**TASK DETAILS**
Whenever a line of the entries below holds the string "ICEC", copy that line and return it.

────────

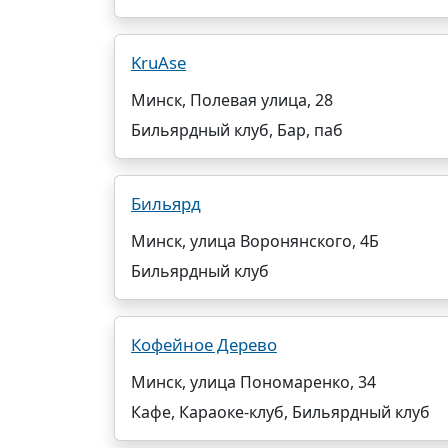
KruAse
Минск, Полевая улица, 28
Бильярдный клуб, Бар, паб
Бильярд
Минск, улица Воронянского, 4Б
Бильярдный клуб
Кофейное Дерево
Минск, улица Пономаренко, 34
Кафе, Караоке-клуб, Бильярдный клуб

────────

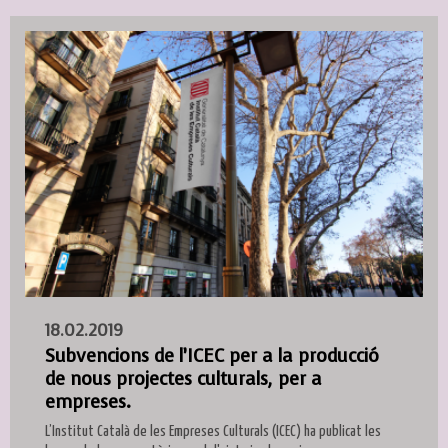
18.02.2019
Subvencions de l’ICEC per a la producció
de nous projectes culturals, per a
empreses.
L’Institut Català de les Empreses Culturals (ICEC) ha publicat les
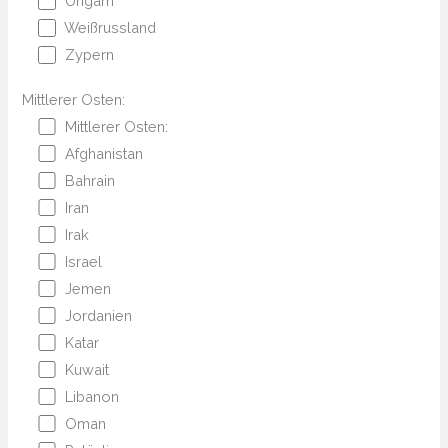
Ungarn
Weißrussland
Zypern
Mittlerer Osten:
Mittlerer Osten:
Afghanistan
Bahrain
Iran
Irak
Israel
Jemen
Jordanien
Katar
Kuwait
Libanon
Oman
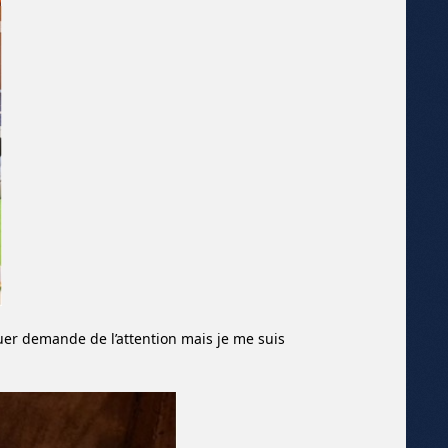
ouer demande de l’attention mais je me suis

────────

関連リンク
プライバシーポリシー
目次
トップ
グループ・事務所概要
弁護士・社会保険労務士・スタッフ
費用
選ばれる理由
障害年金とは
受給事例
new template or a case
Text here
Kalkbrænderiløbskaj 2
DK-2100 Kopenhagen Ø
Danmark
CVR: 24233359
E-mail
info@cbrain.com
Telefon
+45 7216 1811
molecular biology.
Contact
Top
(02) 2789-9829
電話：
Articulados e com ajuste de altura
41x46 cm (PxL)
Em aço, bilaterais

────────

**TASK SOLUTION**
Subvencions de l’ICEC per a la producció
L’Institut Català de les Empreses Culturals (ICEC) ha publicat les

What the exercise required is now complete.